_Your instructions_. Return every line of the listing from the one containing "Given the image: segment stomach" down to the final line, both ends included, reproduced without any change.

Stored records
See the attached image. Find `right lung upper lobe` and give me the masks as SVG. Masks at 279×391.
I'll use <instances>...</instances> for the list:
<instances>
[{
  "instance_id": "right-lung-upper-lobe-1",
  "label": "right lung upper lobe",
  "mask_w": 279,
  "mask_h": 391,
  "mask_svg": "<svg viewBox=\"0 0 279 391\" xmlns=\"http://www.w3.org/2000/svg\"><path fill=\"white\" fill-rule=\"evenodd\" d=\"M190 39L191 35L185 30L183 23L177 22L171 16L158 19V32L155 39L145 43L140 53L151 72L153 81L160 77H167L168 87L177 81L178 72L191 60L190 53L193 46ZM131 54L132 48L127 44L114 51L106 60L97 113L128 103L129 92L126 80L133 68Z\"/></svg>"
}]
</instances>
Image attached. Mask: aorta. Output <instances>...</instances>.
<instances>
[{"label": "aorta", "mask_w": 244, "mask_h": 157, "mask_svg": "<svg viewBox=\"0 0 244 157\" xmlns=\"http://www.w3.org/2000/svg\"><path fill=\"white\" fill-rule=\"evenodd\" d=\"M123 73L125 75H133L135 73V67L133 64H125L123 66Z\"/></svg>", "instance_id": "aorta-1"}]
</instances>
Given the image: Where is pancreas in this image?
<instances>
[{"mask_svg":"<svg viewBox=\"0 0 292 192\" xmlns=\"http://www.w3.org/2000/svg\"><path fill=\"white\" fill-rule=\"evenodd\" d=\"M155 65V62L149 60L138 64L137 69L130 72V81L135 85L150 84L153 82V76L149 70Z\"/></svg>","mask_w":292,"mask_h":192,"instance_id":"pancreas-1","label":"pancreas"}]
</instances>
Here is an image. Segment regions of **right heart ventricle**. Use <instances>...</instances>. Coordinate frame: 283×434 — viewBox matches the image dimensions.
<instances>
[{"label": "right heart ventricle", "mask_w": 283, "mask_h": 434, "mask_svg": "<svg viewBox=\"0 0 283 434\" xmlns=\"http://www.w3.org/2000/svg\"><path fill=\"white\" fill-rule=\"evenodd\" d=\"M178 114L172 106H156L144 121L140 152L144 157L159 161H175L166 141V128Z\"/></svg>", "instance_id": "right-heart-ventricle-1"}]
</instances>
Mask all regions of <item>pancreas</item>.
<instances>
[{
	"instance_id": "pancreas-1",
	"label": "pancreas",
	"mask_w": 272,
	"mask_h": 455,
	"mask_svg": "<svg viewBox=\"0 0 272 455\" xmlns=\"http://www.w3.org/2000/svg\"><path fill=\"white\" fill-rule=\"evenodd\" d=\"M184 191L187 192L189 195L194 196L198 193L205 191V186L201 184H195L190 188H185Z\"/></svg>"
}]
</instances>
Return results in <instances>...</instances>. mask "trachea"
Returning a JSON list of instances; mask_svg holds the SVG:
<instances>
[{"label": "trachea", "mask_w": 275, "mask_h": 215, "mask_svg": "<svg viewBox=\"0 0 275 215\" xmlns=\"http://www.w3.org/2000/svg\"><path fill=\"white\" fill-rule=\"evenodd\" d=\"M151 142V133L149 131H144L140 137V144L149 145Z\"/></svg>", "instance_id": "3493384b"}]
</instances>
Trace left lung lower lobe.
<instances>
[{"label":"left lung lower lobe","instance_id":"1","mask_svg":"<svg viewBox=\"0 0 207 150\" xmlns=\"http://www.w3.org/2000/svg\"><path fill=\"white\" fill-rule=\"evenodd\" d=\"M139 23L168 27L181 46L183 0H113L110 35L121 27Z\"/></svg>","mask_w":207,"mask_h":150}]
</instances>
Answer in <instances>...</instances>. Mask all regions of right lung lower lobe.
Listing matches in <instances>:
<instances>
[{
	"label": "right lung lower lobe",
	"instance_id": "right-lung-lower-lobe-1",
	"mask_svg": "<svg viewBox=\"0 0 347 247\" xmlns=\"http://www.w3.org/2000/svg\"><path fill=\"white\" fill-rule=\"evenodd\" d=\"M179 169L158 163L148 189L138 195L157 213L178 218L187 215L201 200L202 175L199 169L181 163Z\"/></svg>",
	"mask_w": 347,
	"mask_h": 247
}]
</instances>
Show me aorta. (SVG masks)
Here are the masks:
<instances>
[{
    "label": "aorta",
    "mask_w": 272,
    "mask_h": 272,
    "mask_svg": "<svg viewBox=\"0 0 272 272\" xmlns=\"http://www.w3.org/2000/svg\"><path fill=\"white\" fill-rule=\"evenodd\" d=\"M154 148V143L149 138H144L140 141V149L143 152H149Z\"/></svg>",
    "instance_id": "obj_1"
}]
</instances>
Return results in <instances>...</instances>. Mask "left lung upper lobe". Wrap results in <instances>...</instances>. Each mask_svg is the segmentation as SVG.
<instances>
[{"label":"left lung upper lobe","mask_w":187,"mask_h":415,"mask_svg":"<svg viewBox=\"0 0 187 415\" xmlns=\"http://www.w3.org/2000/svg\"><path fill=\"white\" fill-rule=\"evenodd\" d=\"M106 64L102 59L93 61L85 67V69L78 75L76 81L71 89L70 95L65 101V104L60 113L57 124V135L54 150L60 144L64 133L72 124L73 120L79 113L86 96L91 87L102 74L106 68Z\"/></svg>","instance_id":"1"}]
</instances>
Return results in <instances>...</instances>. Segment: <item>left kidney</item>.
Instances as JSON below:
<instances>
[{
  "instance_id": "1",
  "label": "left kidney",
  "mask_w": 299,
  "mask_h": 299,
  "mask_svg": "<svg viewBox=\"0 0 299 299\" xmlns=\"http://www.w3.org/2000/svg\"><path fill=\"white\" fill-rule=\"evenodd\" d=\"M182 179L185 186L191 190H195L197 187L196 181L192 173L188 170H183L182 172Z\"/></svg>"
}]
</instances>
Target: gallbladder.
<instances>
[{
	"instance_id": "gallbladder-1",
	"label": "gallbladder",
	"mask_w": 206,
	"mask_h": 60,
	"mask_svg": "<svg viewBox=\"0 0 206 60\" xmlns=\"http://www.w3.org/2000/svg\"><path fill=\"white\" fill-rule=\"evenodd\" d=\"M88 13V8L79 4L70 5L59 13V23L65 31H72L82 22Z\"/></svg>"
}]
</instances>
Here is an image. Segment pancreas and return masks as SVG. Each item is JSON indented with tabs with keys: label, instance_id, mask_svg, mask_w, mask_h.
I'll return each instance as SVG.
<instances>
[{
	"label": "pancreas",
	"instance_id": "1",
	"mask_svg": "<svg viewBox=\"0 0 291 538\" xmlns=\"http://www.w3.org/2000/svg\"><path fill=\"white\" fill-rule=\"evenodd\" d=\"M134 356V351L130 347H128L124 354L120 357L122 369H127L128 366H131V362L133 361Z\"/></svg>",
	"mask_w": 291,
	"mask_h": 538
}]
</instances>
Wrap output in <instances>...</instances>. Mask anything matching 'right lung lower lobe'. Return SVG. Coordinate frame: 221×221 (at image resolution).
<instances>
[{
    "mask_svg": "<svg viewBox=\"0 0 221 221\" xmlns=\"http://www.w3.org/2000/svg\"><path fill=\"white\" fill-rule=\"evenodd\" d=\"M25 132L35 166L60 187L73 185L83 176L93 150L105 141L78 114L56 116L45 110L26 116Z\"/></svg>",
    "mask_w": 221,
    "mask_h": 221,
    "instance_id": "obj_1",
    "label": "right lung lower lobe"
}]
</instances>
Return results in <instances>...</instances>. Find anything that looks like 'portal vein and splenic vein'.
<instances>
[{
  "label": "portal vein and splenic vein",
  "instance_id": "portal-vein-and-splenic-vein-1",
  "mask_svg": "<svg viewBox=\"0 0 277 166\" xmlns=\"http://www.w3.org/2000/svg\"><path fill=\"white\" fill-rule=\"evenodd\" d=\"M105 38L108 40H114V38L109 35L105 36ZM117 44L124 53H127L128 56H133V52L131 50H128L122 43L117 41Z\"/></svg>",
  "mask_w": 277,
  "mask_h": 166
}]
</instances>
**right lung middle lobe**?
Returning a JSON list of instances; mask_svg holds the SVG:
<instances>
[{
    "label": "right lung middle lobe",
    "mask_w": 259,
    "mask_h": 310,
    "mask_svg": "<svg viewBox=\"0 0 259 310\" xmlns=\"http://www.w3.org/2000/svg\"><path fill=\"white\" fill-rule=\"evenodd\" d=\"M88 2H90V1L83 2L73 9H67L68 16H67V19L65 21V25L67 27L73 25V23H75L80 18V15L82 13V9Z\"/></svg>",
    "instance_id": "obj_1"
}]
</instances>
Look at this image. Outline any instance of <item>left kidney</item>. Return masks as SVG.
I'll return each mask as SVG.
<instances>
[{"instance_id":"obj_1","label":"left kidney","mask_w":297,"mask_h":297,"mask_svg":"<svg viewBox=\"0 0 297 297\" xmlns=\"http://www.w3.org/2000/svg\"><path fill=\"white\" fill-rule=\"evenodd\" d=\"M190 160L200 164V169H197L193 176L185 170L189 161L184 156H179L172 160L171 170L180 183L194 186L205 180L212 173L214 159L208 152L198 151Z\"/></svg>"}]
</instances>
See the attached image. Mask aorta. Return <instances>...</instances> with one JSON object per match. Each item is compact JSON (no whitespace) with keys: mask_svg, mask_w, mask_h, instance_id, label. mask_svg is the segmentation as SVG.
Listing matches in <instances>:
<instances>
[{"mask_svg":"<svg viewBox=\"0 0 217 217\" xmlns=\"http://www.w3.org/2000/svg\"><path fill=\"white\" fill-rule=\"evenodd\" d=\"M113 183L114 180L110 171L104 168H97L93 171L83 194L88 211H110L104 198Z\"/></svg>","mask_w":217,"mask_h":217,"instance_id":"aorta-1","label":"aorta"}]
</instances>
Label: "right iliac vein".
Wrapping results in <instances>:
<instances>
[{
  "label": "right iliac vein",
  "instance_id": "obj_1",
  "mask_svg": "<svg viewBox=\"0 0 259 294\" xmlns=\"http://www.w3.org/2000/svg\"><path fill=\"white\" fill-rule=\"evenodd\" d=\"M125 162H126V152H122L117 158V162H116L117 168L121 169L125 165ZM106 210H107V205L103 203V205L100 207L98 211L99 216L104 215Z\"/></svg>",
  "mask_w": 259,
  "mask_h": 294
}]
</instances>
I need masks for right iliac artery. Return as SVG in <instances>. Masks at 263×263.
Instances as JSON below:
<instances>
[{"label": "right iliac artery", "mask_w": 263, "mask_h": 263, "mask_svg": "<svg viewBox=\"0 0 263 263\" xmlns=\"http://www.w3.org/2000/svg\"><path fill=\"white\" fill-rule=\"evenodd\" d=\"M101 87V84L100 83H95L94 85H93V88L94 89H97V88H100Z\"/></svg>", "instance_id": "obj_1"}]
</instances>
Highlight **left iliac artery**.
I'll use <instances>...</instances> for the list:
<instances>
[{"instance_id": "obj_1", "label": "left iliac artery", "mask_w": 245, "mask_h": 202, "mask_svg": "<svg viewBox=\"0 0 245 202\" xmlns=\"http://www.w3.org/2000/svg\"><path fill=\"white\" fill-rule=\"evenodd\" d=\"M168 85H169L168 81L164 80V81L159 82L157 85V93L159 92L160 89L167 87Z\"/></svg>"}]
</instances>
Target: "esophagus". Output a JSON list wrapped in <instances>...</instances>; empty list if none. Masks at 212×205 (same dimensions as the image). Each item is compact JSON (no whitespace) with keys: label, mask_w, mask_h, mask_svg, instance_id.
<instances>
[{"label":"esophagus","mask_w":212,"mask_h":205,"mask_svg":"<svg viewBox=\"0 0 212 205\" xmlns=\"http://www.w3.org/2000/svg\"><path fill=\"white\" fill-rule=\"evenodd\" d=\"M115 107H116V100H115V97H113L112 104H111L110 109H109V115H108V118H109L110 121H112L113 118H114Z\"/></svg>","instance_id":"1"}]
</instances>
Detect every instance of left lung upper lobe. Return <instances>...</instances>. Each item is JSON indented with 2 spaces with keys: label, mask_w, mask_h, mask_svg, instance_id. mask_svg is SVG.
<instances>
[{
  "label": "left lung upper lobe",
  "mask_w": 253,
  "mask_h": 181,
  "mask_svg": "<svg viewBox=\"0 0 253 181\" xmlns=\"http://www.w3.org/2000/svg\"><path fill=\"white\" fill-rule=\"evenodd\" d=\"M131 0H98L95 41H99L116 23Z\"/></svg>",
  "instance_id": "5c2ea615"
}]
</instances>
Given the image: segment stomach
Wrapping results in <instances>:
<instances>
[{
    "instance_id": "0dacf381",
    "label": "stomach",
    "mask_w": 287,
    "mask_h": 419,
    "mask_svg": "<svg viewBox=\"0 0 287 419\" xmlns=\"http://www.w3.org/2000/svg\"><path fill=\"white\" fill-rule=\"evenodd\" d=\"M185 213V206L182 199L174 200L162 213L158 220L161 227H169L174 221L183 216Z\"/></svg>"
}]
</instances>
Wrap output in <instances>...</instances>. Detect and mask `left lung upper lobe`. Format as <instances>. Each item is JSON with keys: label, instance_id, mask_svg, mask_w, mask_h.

_Result of the exercise_.
Given the image: segment stomach
Wrapping results in <instances>:
<instances>
[{
    "instance_id": "0dacf381",
    "label": "stomach",
    "mask_w": 287,
    "mask_h": 419,
    "mask_svg": "<svg viewBox=\"0 0 287 419\" xmlns=\"http://www.w3.org/2000/svg\"><path fill=\"white\" fill-rule=\"evenodd\" d=\"M185 213V206L182 199L174 200L162 213L158 220L161 227H169L174 221L183 216Z\"/></svg>"
}]
</instances>
Wrap output in <instances>...</instances>. Detect and mask `left lung upper lobe`. Format as <instances>. Each item is JSON with keys: label, instance_id, mask_svg, mask_w, mask_h.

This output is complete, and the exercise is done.